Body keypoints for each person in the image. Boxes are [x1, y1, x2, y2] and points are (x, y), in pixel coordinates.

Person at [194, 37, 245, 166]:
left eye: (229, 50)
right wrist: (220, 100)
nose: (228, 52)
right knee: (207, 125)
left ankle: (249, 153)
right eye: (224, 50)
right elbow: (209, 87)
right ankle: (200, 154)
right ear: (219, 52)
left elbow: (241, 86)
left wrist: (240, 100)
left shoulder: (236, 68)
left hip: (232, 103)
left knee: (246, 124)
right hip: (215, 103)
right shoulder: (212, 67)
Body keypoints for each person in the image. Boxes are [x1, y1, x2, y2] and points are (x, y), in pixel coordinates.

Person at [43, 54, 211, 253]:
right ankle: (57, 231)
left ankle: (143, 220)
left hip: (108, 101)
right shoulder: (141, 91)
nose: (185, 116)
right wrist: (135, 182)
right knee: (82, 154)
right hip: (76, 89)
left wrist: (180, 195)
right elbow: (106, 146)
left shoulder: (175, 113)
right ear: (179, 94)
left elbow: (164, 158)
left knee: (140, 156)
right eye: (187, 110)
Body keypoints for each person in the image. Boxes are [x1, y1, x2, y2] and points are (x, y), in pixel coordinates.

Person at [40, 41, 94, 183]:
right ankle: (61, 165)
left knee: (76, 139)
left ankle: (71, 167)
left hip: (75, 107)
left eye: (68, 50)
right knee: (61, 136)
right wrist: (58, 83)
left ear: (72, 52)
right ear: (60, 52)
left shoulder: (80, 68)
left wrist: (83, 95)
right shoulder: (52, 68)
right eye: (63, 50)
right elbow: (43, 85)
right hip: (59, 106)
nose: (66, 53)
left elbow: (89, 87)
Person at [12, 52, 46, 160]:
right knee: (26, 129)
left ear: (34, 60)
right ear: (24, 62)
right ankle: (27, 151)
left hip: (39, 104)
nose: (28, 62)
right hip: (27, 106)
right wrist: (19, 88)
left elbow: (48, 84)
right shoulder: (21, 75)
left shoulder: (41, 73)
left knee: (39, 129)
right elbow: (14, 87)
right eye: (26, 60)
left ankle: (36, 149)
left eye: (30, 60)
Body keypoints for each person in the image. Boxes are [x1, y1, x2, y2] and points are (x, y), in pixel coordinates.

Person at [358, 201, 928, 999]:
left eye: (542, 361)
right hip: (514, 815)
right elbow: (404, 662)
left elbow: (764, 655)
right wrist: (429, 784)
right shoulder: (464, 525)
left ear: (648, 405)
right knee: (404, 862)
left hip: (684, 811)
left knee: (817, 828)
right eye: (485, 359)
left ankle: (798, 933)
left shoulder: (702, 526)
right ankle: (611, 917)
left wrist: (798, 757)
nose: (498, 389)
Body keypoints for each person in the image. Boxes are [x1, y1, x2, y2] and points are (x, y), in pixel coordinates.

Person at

= = = = = = =

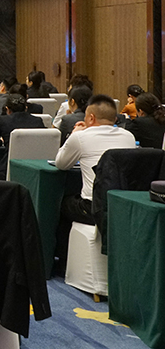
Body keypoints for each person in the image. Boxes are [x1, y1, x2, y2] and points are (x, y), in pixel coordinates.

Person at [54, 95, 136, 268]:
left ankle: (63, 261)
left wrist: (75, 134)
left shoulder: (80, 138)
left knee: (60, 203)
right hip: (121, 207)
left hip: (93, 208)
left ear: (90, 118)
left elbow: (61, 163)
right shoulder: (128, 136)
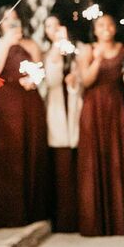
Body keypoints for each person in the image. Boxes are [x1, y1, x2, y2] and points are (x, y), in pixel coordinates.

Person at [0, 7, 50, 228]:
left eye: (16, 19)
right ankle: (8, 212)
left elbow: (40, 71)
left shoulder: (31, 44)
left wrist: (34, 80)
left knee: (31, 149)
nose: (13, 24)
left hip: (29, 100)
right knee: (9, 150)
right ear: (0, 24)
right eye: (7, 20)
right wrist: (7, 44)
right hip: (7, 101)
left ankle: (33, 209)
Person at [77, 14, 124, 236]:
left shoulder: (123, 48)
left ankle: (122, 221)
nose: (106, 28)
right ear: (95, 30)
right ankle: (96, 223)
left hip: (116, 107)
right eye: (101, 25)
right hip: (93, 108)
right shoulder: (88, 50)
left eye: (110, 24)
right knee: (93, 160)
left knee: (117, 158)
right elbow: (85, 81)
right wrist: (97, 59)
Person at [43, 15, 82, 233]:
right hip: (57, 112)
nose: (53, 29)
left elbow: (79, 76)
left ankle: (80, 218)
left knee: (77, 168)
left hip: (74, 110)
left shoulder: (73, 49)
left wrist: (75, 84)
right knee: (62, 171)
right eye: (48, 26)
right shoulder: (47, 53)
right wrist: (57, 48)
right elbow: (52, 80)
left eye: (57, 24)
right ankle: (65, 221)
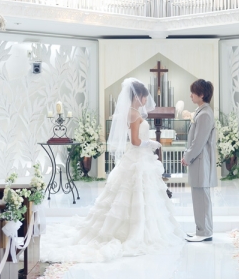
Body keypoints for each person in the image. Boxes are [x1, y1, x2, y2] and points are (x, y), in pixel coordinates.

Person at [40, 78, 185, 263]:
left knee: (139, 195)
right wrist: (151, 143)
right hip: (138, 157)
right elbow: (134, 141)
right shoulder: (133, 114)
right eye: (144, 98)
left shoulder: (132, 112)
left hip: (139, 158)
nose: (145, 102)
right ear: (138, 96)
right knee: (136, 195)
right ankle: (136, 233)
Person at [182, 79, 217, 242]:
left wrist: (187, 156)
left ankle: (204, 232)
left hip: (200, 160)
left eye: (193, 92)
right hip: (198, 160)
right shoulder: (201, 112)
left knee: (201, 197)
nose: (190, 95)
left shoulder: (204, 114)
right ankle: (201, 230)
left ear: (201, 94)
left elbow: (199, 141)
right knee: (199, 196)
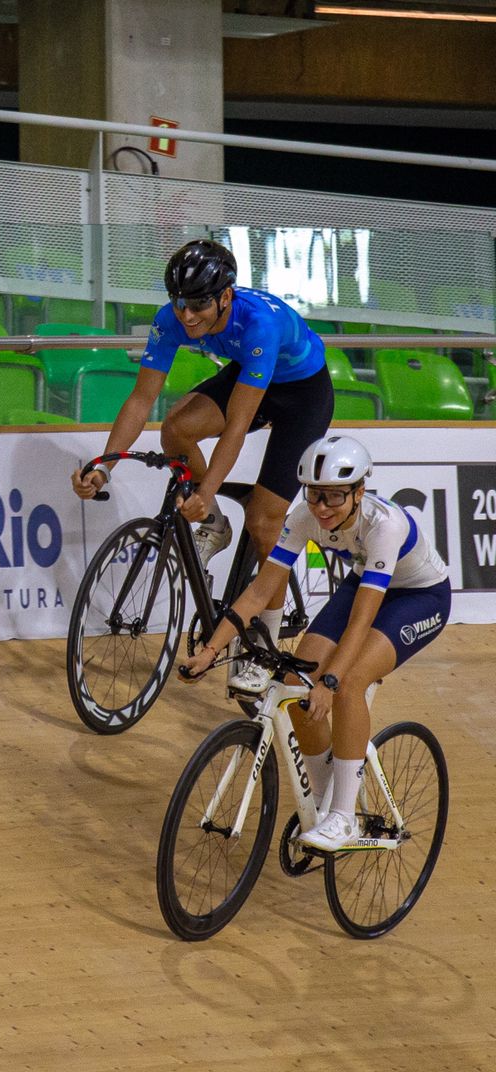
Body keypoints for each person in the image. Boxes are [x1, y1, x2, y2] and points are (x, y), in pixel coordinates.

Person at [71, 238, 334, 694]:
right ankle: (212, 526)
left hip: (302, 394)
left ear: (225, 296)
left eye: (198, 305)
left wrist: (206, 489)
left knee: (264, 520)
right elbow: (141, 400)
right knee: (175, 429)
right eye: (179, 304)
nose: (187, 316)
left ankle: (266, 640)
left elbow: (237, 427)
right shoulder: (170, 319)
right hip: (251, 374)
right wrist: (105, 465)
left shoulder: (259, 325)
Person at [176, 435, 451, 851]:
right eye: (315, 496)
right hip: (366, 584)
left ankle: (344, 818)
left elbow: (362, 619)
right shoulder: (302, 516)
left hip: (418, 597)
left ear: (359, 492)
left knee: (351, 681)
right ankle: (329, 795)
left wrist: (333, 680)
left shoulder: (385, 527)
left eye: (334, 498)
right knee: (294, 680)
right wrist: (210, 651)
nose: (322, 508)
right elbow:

= = = = = = =

Among the records above, a stretch begins at the line containing "right ankle: (200, 154)" and ends at the line containing "left ankle: (36, 149)". Restate that stretch word for word, and nothing else.

▶ **RESULT**
right ankle: (200, 154)
right ear: (219, 52)
left elbow: (241, 86)
left wrist: (240, 100)
left shoulder: (236, 68)
left hip: (232, 103)
left knee: (246, 124)
right hip: (215, 103)
right shoulder: (212, 67)
Body keypoints for each person in the image. Boxes are [x1, y1, x2, y2] and points are (x, y), in pixel coordinates.

Person at [43, 54, 211, 253]:
right ankle: (57, 231)
left ankle: (143, 220)
left hip: (108, 101)
right shoulder: (141, 91)
nose: (185, 116)
right wrist: (135, 182)
right knee: (82, 154)
right hip: (76, 89)
left wrist: (180, 195)
right elbow: (106, 146)
left shoulder: (175, 113)
right ear: (179, 94)
left elbow: (164, 158)
left knee: (140, 156)
right eye: (187, 110)
Body keypoints for each person in the image. Boxes are [x1, y1, x2, y2] and points are (x, y), in pixel coordinates.

Person at [40, 41, 94, 183]:
right ankle: (61, 165)
left knee: (76, 139)
left ankle: (71, 167)
left hip: (75, 107)
left eye: (68, 50)
right knee: (61, 136)
right wrist: (58, 83)
left ear: (72, 52)
right ear: (60, 52)
left shoulder: (80, 68)
left wrist: (83, 95)
right shoulder: (52, 68)
right eye: (63, 50)
right elbow: (43, 85)
right hip: (59, 106)
nose: (66, 53)
left elbow: (89, 87)
Person at [12, 52, 46, 160]:
right knee: (26, 129)
left ear: (34, 60)
right ear: (24, 62)
right ankle: (27, 151)
left hip: (39, 104)
nose: (28, 62)
right hip: (27, 106)
right wrist: (19, 88)
left elbow: (48, 84)
right shoulder: (21, 75)
left shoulder: (41, 73)
left knee: (39, 129)
right elbow: (14, 87)
right eye: (26, 60)
left ankle: (36, 149)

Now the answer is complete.